*** Data excerpts Section Begins ***

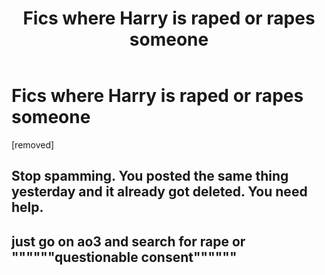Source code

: #+TITLE: Fics where Harry is raped or rapes someone

* Fics where Harry is raped or rapes someone
:PROPERTIES:
:Score: 0
:DateUnix: 1519372407.0
:DateShort: 2018-Feb-23
:FlairText: Request
:END:
[removed]


** Stop spamming. You posted the same thing yesterday and it already got deleted. You need help.
:PROPERTIES:
:Author: Arsenal_49_Spurs_0
:Score: 1
:DateUnix: 1519374640.0
:DateShort: 2018-Feb-23
:END:


** just go on ao3 and search for rape or """"""questionable consent""""""
:PROPERTIES:
:Author: solidmentalgrace
:Score: 1
:DateUnix: 1519375442.0
:DateShort: 2018-Feb-23
:END:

*** Data excerpts Section Ends ***

With the pictures removed, copy the data above word for word.

Source code

: #+TITLE: Fics where Harry is raped or rapes someone

* Fics where Harry is raped or rapes someone
:PROPERTIES:
:Score: 0
:DateUnix: 1519372407.0
:DateShort: 2018-Feb-23
:FlairText: Request
:END:
[removed]


** Stop spamming. You posted the same thing yesterday and it already got deleted. You need help.
:PROPERTIES:
:Author: Arsenal_49_Spurs_0
:Score: 1
:DateUnix: 1519374640.0
:DateShort: 2018-Feb-23
:END:


** just go on ao3 and search for rape or """"""questionable consent""""""
:PROPERTIES:
:Author: solidmentalgrace
:Score: 1
:DateUnix: 1519375442.0
:DateShort: 2018-Feb-23
:END:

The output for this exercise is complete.